▶ _Data shown_:
══════════

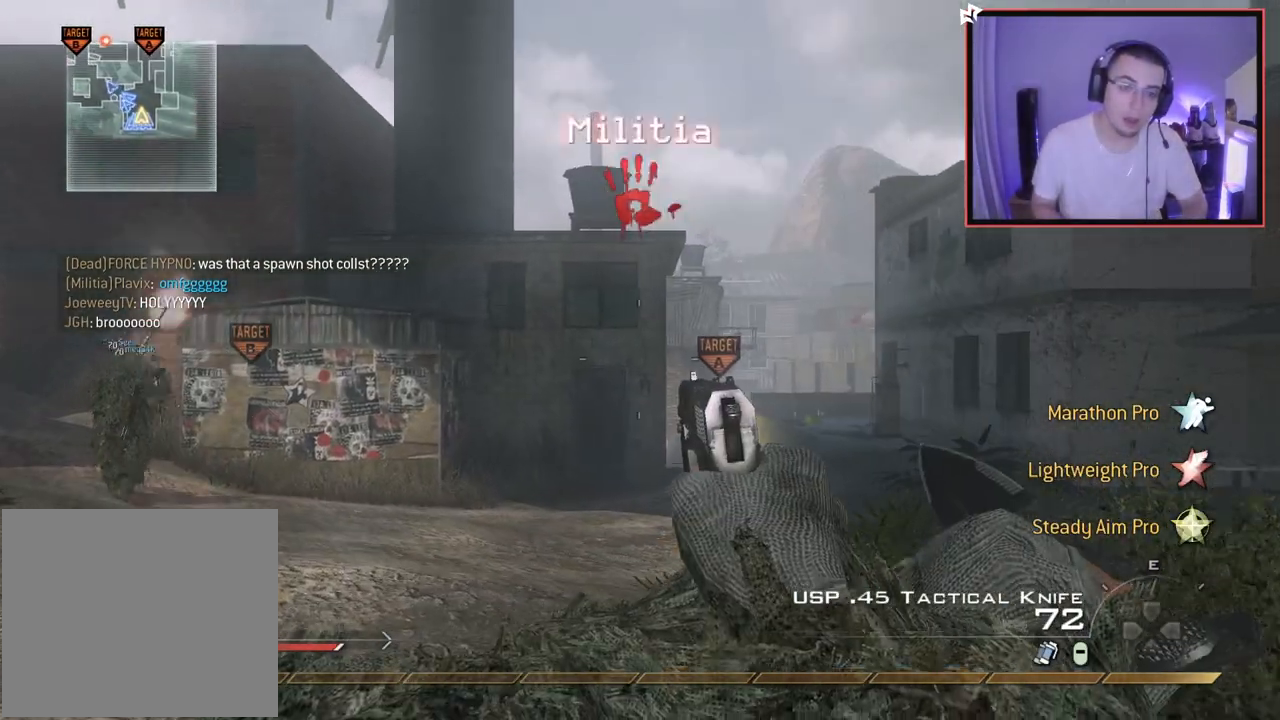
{"buttons": [], "left_stick": "center", "right_stick": "center", "events": [[67, "right_stick", "left"], [200, "right_stick", "center"], [250, "left_stick", "center"]]}
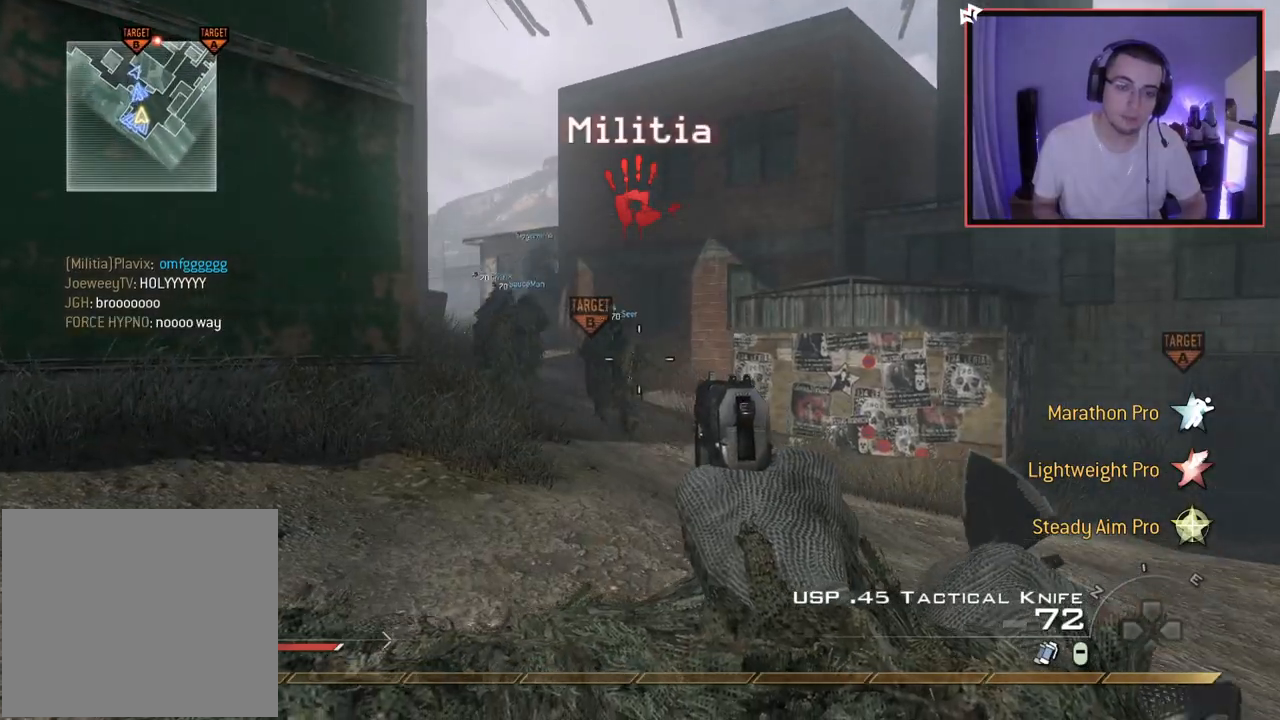
{"buttons": [], "left_stick": "center", "right_stick": "center", "events": []}
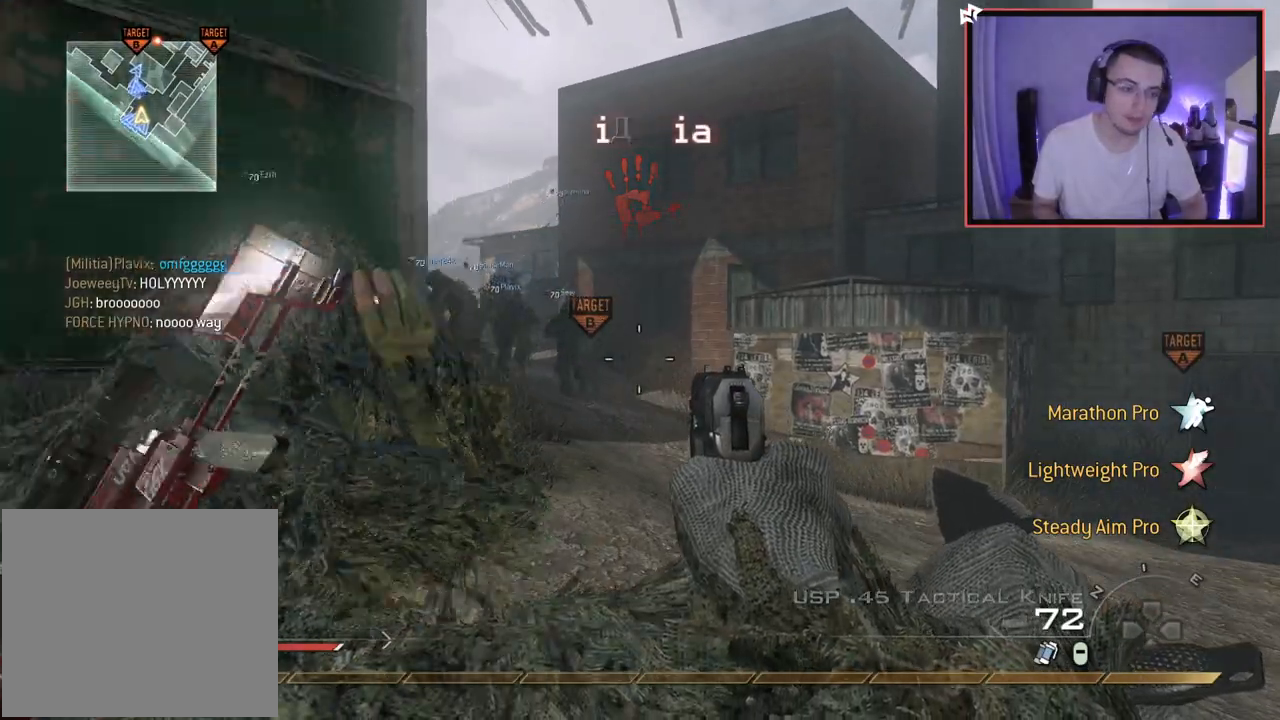
{"buttons": [], "left_stick": "center", "right_stick": "center", "events": []}
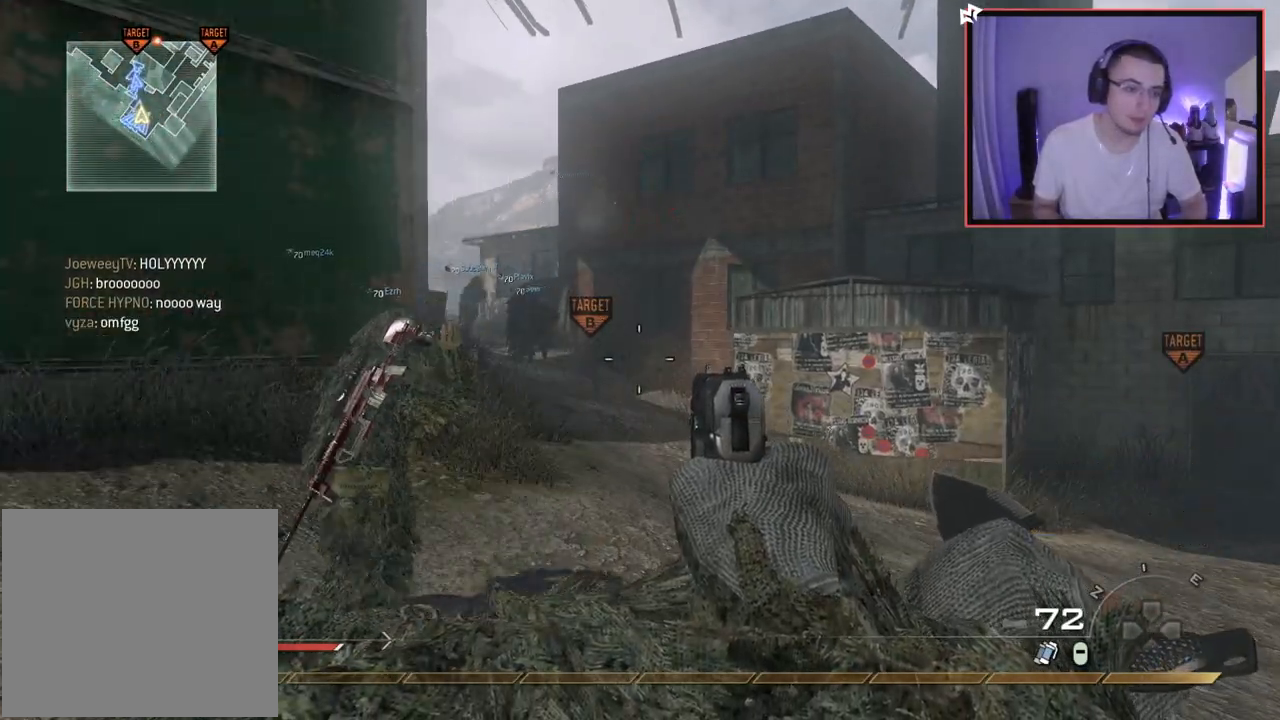
{"buttons": [], "left_stick": "up", "right_stick": "center", "events": [[66, "left_stick", "up-right"], [150, "left_stick", "up"], [267, "left_stick", "center"], [433, "left_stick", "up"]]}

══════════

▶ _Problem_: Please repeat everything in the data above except the pictures, exactly as it reads.

▶ _Your solution_:
{"buttons": [], "left_stick": "center", "right_stick": "center", "events": [[67, "right_stick", "left"], [200, "right_stick", "center"], [250, "left_stick", "center"]]}
{"buttons": [], "left_stick": "center", "right_stick": "center", "events": []}
{"buttons": [], "left_stick": "center", "right_stick": "center", "events": []}
{"buttons": [], "left_stick": "up", "right_stick": "center", "events": [[66, "left_stick", "up-right"], [150, "left_stick", "up"], [267, "left_stick", "center"], [433, "left_stick", "up"]]}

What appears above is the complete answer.